Entries from a dataset
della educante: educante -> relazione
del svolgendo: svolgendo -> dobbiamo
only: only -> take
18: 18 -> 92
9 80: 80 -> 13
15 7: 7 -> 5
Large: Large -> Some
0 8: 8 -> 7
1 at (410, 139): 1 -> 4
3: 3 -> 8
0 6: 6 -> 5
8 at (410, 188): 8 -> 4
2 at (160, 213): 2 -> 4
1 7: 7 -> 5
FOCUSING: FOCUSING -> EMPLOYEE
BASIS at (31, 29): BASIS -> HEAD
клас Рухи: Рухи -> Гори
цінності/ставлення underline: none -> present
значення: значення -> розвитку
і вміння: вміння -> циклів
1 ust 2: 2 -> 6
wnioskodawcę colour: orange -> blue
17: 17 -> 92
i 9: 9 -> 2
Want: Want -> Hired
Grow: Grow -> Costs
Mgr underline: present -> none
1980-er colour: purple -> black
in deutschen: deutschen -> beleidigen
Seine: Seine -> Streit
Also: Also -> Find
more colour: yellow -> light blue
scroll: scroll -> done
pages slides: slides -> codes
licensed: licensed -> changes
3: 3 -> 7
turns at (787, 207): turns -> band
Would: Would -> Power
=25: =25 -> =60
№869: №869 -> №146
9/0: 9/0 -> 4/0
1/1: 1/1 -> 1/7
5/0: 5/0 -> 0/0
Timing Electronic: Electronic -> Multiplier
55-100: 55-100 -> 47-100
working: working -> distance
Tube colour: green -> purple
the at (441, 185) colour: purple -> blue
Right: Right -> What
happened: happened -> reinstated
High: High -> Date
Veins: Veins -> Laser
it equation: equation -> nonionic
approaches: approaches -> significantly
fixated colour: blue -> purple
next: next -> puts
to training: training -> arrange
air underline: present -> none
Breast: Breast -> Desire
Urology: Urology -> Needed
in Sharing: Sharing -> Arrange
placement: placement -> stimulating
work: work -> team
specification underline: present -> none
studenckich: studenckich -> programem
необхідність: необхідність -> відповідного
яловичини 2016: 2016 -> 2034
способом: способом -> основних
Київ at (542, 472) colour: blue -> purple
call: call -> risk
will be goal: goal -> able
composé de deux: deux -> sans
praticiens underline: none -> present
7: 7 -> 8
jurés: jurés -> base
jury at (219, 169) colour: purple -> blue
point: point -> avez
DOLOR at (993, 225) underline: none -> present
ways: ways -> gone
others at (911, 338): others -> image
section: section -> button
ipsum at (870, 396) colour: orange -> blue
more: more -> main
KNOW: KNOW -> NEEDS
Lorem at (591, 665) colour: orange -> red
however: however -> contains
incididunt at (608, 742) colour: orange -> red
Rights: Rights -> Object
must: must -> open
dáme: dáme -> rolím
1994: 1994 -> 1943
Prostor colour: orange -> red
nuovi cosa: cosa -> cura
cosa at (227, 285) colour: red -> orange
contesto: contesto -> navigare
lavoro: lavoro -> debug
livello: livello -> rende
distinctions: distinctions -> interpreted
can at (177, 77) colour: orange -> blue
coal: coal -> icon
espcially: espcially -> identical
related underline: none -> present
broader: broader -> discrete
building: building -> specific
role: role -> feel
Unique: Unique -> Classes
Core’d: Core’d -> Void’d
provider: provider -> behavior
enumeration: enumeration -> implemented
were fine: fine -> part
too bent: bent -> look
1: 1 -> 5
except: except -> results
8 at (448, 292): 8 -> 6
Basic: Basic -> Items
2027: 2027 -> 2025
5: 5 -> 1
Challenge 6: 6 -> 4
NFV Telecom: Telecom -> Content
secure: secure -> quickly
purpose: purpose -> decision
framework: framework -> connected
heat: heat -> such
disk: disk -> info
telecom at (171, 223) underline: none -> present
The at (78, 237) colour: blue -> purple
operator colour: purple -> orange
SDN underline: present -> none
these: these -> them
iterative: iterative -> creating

§ **Given request**:
Copy each of the entries above word for word, keeping their order.

§ **Result of this exercise**:
della educante: educante -> relazione
del svolgendo: svolgendo -> dobbiamo
only: only -> take
18: 18 -> 92
9 80: 80 -> 13
15 7: 7 -> 5
Large: Large -> Some
0 8: 8 -> 7
1 at (410, 139): 1 -> 4
3: 3 -> 8
0 6: 6 -> 5
8 at (410, 188): 8 -> 4
2 at (160, 213): 2 -> 4
1 7: 7 -> 5
FOCUSING: FOCUSING -> EMPLOYEE
BASIS at (31, 29): BASIS -> HEAD
клас Рухи: Рухи -> Гори
цінності/ставлення underline: none -> present
значення: значення -> розвитку
і вміння: вміння -> циклів
1 ust 2: 2 -> 6
wnioskodawcę colour: orange -> blue
17: 17 -> 92
i 9: 9 -> 2
Want: Want -> Hired
Grow: Grow -> Costs
Mgr underline: present -> none
1980-er colour: purple -> black
in deutschen: deutschen -> beleidigen
Seine: Seine -> Streit
Also: Also -> Find
more colour: yellow -> light blue
scroll: scroll -> done
pages slides: slides -> codes
licensed: licensed -> changes
3: 3 -> 7
turns at (787, 207): turns -> band
Would: Would -> Power
=25: =25 -> =60
№869: №869 -> №146
9/0: 9/0 -> 4/0
1/1: 1/1 -> 1/7
5/0: 5/0 -> 0/0
Timing Electronic: Electronic -> Multiplier
55-100: 55-100 -> 47-100
working: working -> distance
Tube colour: green -> purple
the at (441, 185) colour: purple -> blue
Right: Right -> What
happened: happened -> reinstated
High: High -> Date
Veins: Veins -> Laser
it equation: equation -> nonionic
approaches: approaches -> significantly
fixated colour: blue -> purple
next: next -> puts
to training: training -> arrange
air underline: present -> none
Breast: Breast -> Desire
Urology: Urology -> Needed
in Sharing: Sharing -> Arrange
placement: placement -> stimulating
work: work -> team
specification underline: present -> none
studenckich: studenckich -> programem
необхідність: необхідність -> відповідного
яловичини 2016: 2016 -> 2034
способом: способом -> основних
Київ at (542, 472) colour: blue -> purple
call: call -> risk
will be goal: goal -> able
composé de deux: deux -> sans
praticiens underline: none -> present
7: 7 -> 8
jurés: jurés -> base
jury at (219, 169) colour: purple -> blue
point: point -> avez
DOLOR at (993, 225) underline: none -> present
ways: ways -> gone
others at (911, 338): others -> image
section: section -> button
ipsum at (870, 396) colour: orange -> blue
more: more -> main
KNOW: KNOW -> NEEDS
Lorem at (591, 665) colour: orange -> red
however: however -> contains
incididunt at (608, 742) colour: orange -> red
Rights: Rights -> Object
must: must -> open
dáme: dáme -> rolím
1994: 1994 -> 1943
Prostor colour: orange -> red
nuovi cosa: cosa -> cura
cosa at (227, 285) colour: red -> orange
contesto: contesto -> navigare
lavoro: lavoro -> debug
livello: livello -> rende
distinctions: distinctions -> interpreted
can at (177, 77) colour: orange -> blue
coal: coal -> icon
espcially: espcially -> identical
related underline: none -> present
broader: broader -> discrete
building: building -> specific
role: role -> feel
Unique: Unique -> Classes
Core’d: Core’d -> Void’d
provider: provider -> behavior
enumeration: enumeration -> implemented
were fine: fine -> part
too bent: bent -> look
1: 1 -> 5
except: except -> results
8 at (448, 292): 8 -> 6
Basic: Basic -> Items
2027: 2027 -> 2025
5: 5 -> 1
Challenge 6: 6 -> 4
NFV Telecom: Telecom -> Content
secure: secure -> quickly
purpose: purpose -> decision
framework: framework -> connected
heat: heat -> such
disk: disk -> info
telecom at (171, 223) underline: none -> present
The at (78, 237) colour: blue -> purple
operator colour: purple -> orange
SDN underline: present -> none
these: these -> them
iterative: iterative -> creating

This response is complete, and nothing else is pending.